Catherine worried randomly and confused Steven as she did so. It bothered him that she worried about things well outside her control. It seemed inefficient to worry whether a character on a television show would die in the upcoming weeks. Steven would worry in advance and have a plan for any occasion. In fact, he considered it a gift that he was so unlucky. It forced him to think, 'What could go wrong? And what could I do about it?' It always amazed Catherine that her worrywart husband was at his best when bad things happened. He would worry about having enough money to buy new tires for the car, but didn't blink an eye when the tire went flat. It eventually dawned on her that the proactive worry paid off in efficiencies during a crisis.

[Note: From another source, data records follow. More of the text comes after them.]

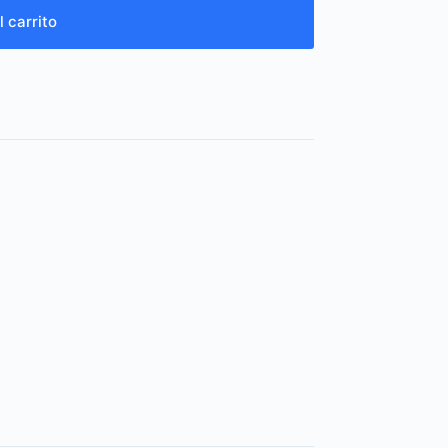
l carrito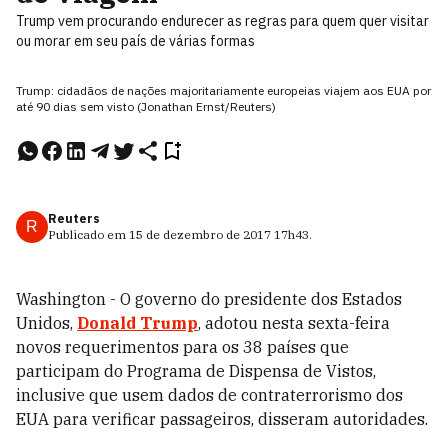
Trump vem procurando endurecer as regras para quem quer visitar
ou morar em seu país de várias formas
Trump: cidadãos de nações majoritariamente europeias viajem aos EUA por
até 90 dias sem visto (Jonathan Ernst/Reuters)
Reuters
R
Publicado em
15 de dezembro de 2017
17h43
.
Washington - O governo do presidente dos Estados
Unidos,
Donald Trump
, adotou nesta sexta-feira
novos requerimentos para os 38 países que
participam do Programa de Dispensa de Vistos,
inclusive que usem dados de contraterrorismo dos
EUA para verificar passageiros, disseram autoridades.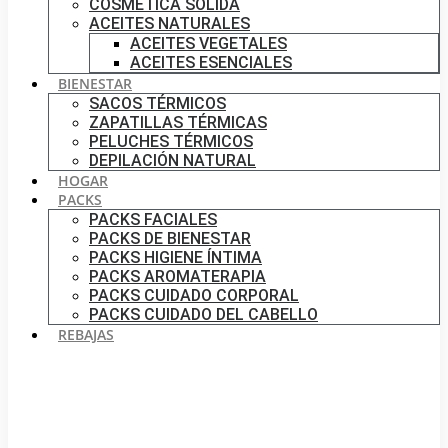
COSMÉTICA SÓLIDA
ACEITES NATURALES
ACEITES VEGETALES
ACEITES ESENCIALES
BIENESTAR
SACOS TÉRMICOS
ZAPATILLAS TÉRMICAS
PELUCHES TÉRMICOS
DEPILACIÓN NATURAL
HOGAR
PACKS
PACKS FACIALES
PACKS DE BIENESTAR
PACKS HIGIENE ÍNTIMA
PACKS AROMATERAPIA
PACKS CUIDADO CORPORAL
PACKS CUIDADO DEL CABELLO
REBAJAS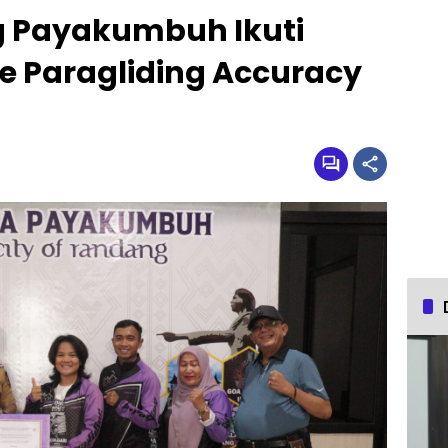
ng Payakumbuh Ikuti
e Paragliding Accuracy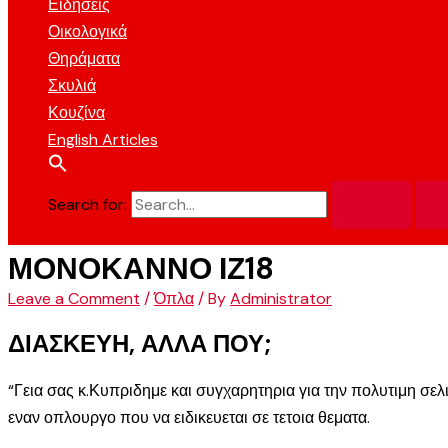
Ειδήσεις
Οικολογικά
Θηράματα
Σκυλιά
Κουζίνα
English Articles
Search for:
ΜΟΝΟΚΑΝΝΟ ΙΖ18
Leave a Comment
/
Όπλα
/ By
Administrator
ΔΙΑΣΚΕΥΗ, ΑΛΛΑ ΠΟΥ;
“Γεια σας κ.Κυπριδημε και συγχαρητηρια για την πολυτιμη σε
εναν οπλουργο που να ειδικευεται σε τετοια θεματα.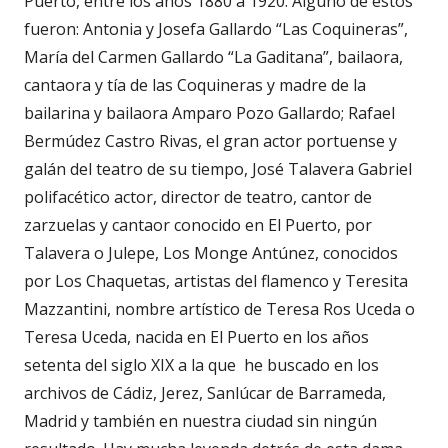
Puerto, entre los años 1880 a 1920. Alguno de estos
fueron: Antonia y Josefa Gallardo “Las Coquineras”,
María del Carmen Gallardo “La Gaditana”, bailaora,
cantaora y tía de las Coquineras y madre de la
bailarina y bailaora Amparo Pozo Gallardo; Rafael
Bermúdez Castro Rivas, el gran actor portuense y
galán del teatro de su tiempo, José Talavera Gabriel
polifacético actor, director de teatro, cantor de
zarzuelas y cantaor conocido en El Puerto, por
Talavera o Julepe, Los Monge Antúnez, conocidos
por Los Chaquetas, artistas del flamenco y Teresita
Mazzantini, nombre artístico de Teresa Ros Uceda o
Teresa Uceda, nacida en El Puerto en los años
setenta del siglo XIX a la que he buscado en los
archivos de Cádiz, Jerez, Sanlúcar de Barrameda,
Madrid y también en nuestra ciudad sin ningún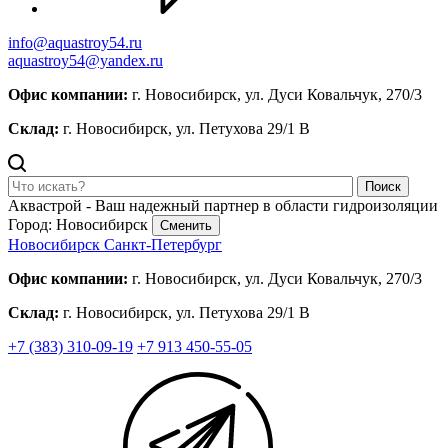
info@aquastroy54.ru
aquastroy54@yandex.ru
Офис компании:
г. Новосибирск, ул. Дуси Ковальчук, 270/3
Склад:
г. Новосибирск, ул. Петухова 29/1 В
Поиск
Аквастрой - Ваш надежный партнер в области гидроизоляции
Город: Новосибирск
Сменить
Новосибирск
Санкт-Петербург
Офис компании:
г. Новосибирск, ул. Дуси Ковальчук, 270/3
Склад:
г. Новосибирск, ул. Петухова 29/1 В
+7 (383) 310-09-19
+7 913 450-55-05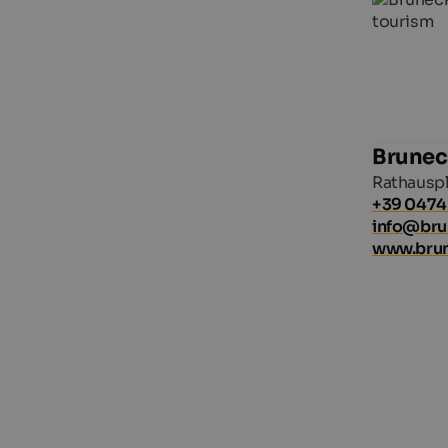
Brunec
Rathauspl
+39 0474
info@br
www.bru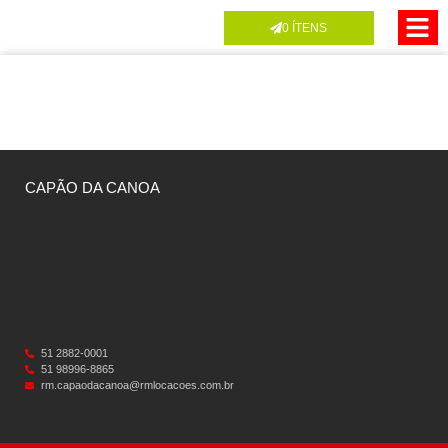
0
ÍTENS
CAPÃO DA CANOA
51 2882-0001
51 98996-8865
rm.capaodacanoa@rmlocacoes.com.br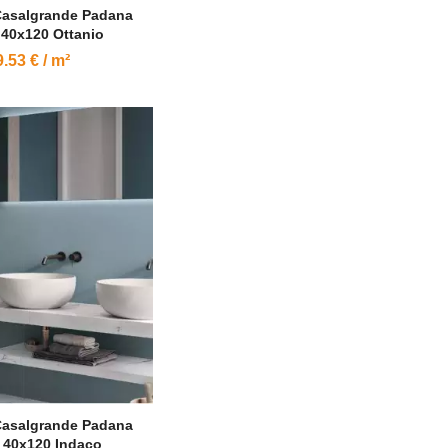
Casalgrande Padana
r 40x120 Ottanio
.53 € / m²
Casalgrande Padana
r 40x120 Indaco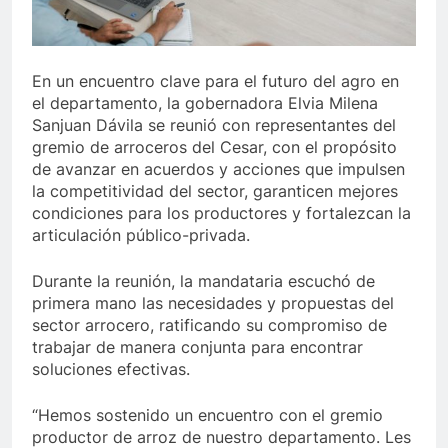
3 Años Ago
y Jesús Vides
Con éxito se realizó el Festival 
3 Años Ago
En un encuentro clave para el futuro del agro en
ue abusó sexualmente de niña de 13 años
Nue
el departamento, la gobernadora Elvia Milena
3 Añ
Sanjuan Dávila se reunió con representantes del
gremio de arroceros del Cesar, con el propósito
de avanzar en acuerdos y acciones que impulsen
la competitividad del sector, garanticen mejores
condiciones para los productores y fortalezcan la
articulación público-privada.
Durante la reunión, la mandataria escuchó de
primera mano las necesidades y propuestas del
sector arrocero, ratificando su compromiso de
trabajar de manera conjunta para encontrar
soluciones efectivas.
“Hemos sostenido un encuentro con el gremio
productor de arroz de nuestro departamento. Les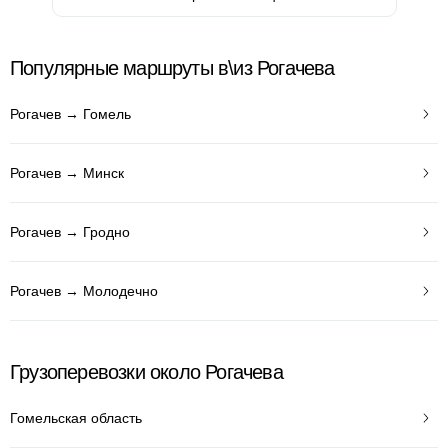
Популярные маршруты в\из Рогачева
Рогачев → Гомель
Рогачев → Минск
Рогачев → Гродно
Рогачев → Молодечно
Грузоперевозки около Рогачева
Гомельская область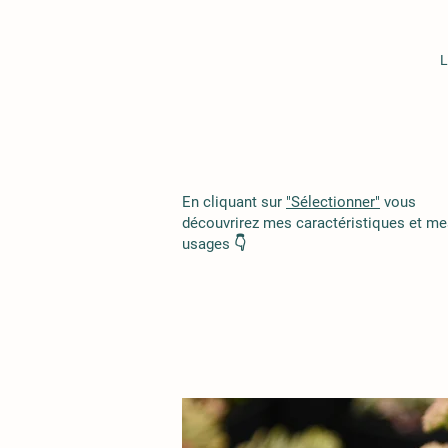
L
En cliquant sur
"Sélectionner"
vous
découvrirez mes caractéristiques et me
usages 👇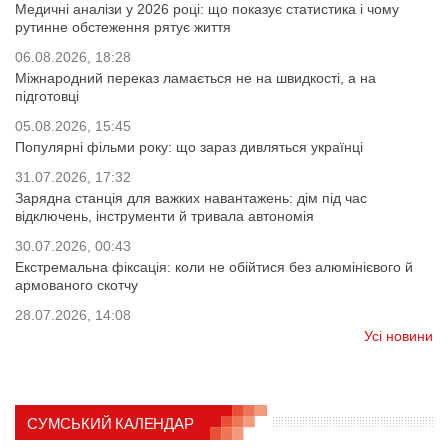
Медичні аналізи у 2026 році: що показує статистика і чому
рутинне обстеження рятує життя
06.08.2026, 18:28
Міжнародний переказ ламається не на швидкості, а на
підготовці
05.08.2026, 15:45
Популярні фільми року: що зараз дивляться українці
31.07.2026, 17:32
Зарядна станція для важких навантажень: дім під час
відключень, інструменти й тривала автономія
30.07.2026, 00:43
Екстремальна фіксація: коли не обійтися без алюмінієвого й
армованого скотчу
28.07.2026, 14:08
Усі новини
СУМСЬКИЙ КАЛЕНДАР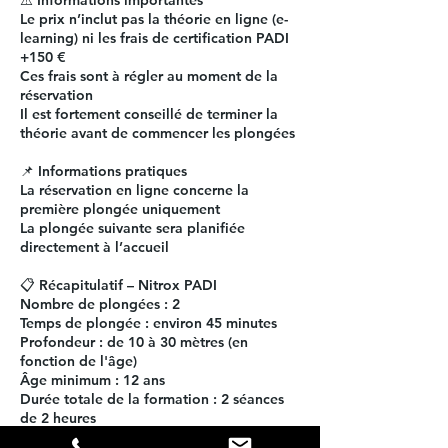
⚠️ Informations importantes
Le prix n’inclut pas la théorie en ligne (e-
learning) ni les frais de certification PADI
+150 €
Ces frais sont à régler au moment de la
réservation
Il est fortement conseillé de terminer la
théorie avant de commencer les plongées
📌 Informations pratiques
La réservation en ligne concerne la
première plongée uniquement
La plongée suivante sera planifiée
directement à l’accueil
📋 Récapitulatif – Nitrox PADI
Nombre de plongées : 2
Temps de plongée : environ 45 minutes
Profondeur : de 10 à 30 mètres (en
fonction de l'âge)
Âge minimum : 12 ans
Durée totale de la formation : 2 séances
de 2 heures
Encadrement : 4 plongeurs maximum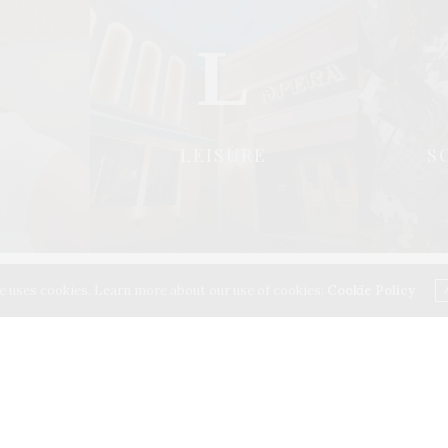
L
LEISURE
S
ถนนพระอาทิตย์ แขวงชนะสงคราม เขตพระนคร กรุงเทพฯ 10200
e uses cookies. Learn more about our use of cookies:
Cookie Policy
d, Chanasongkhram,Phanakorn Bangkok 10200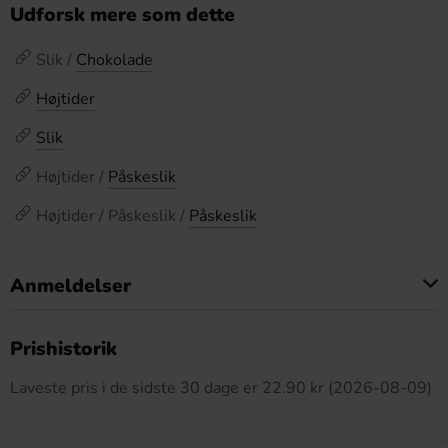
Udforsk mere som dette
Slik /
Chokolade
Højtider
Slik
Højtider /
Påskeslik
Højtider / Påskeslik /
Påskeslik
Anmeldelser
Dette produkt har ingen anmeldelser
Prishistorik
Laveste pris i de sidste 30 dage er 22.90 kr (2026-08-09)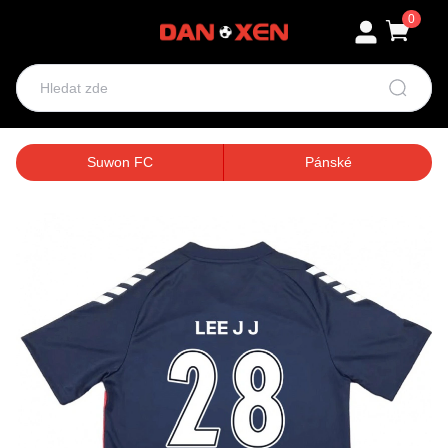
0
Suwon FC
Pánské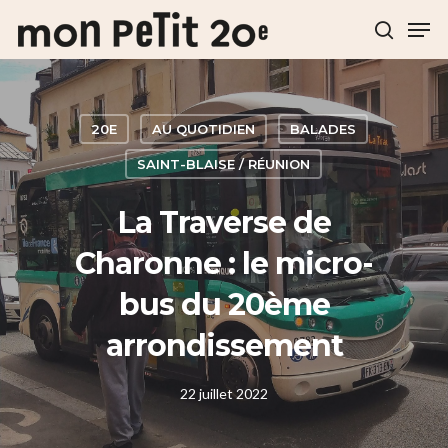
Hit enter to search or ESC to close
20E
AU QUOTIDIEN
BALADES
SAINT-BLAISE / RÉUNION
La Traverse de
Charonne : le micro-
bus du 20ème
arrondissement
22 juillet 2022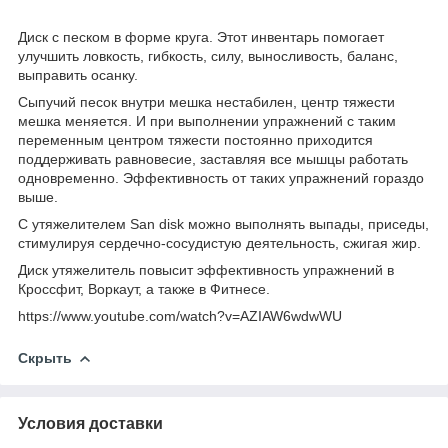
Диск с песком в форме круга. Этот инвентарь помогает
улучшить ловкость, гибкость, силу, выносливость, баланс,
выправить осанку.
Сыпучий песок внутри мешка нестабилен, центр тяжести
мешка меняется. И при выполнении упражнений с таким
переменным центром тяжести постоянно приходится
поддерживать равновесие, заставляя все мышцы работать
одновременно. Эффективность от таких упражнений гораздо
выше.
C утяжелителем San disk можно выполнять выпады, приседы,
cтимулируя сердечно-сосудистую деятельность, сжигая жир.
Диск утяжелитель повысит эффективность упражнений в
Кроссфит, Воркаут, а также в Фитнесе.
https://www.youtube.com/watch?v=AZIAW6wdwWU
Скрыть
Условия доставки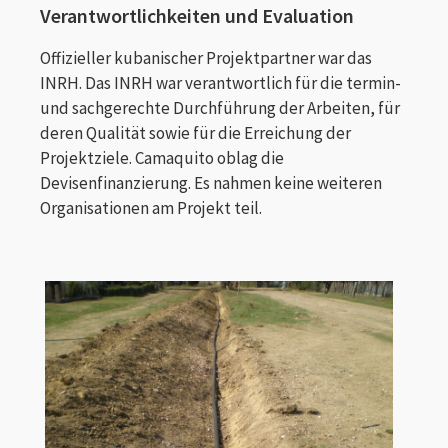
Verantwortlichkeiten und Evaluation
Offizieller kubanischer Projektpartner war das
INRH. Das INRH war verantwortlich für die termin-
und sachgerechte Durchführung der Arbeiten, für
deren Qualität sowie für die Erreichung der
Projektziele. Camaquito oblag die
Devisenfinanzierung. Es nahmen keine weiteren
Organisationen am Projekt teil.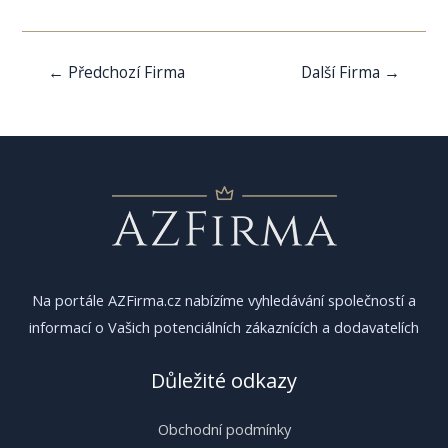
Navigace
←
Předchozí Firma
Další Firma
→
pro
příspěvek
Na portále AZFirma.cz nabízíme vyhledávání společností a
informací o Vašich potenciálních zákaznících a dodavatelích
Důležité odkazy
Obchodní podmínky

In another sense they were similar. When they could see the future, they both set about doing something about it. Once she saw and felt a design, she relaxed and moved on to the next project. He would worry about how to make that window fit in the wall, then come up with an installation technique that he could do at the least cost and effort. And she knew he could do that, so she didn't worry. And they both worried about the money. Their dreams, her dreams, rapidly outgrew their budget and as a result she was forced to wait and he felt disappointed that she could not see her visions quickly. He knew, in his heart, that she
could always out-design any flow of money, but he wanted to provide her with all possible joy. But that was not his source of anxiety as he knew he had done all within his power to move things along. He had a very nice paying job, and he did almost every physical act on their designs that could be done. This made pretty much every project cost half, or less than what it would cost if they had hired a contractor.
His anxiety was of a sexual nature. He had waited all these years for the kids to move out and had expected the focus of their lives would turn back to each other; once the worries of curfews and teenage activities were beyond her worry scope. But Catherine had routines for her daily activities. This allowed her to perform boring tasks without thinking about it. She could design in her head as she prepared breakfast, washed clothes or changed the bed sheets. If it was not a daily routine, it would force itself into her consciousness and she would find herself questioning the task and why she had to do it. She would feel both a responsibility to do such tasks and a resentment to be having to do it. So washing clothes impinged upon her consciousness and bothered her, but like many of these tasks, her ego was such that she believed no one, not even her well intentioned and clever husband could do them to her satisfaction. It was wise that she chose such a mindset on things like the wash because he was horrible at things like that. He didn't know much about fabrics and their optimum wash temperature. He had no memory for where the five different soaps, three bleaches, two fabric softeners and eighteen or nineteen different specialty spot cleaners were, leave alone when they should come into play. But he could vacuum like a champ, but she had it in her mind, from her mother of all people who had never worked outside the home, that certain jobs were 'women's work' and should not be foisted upon the husband.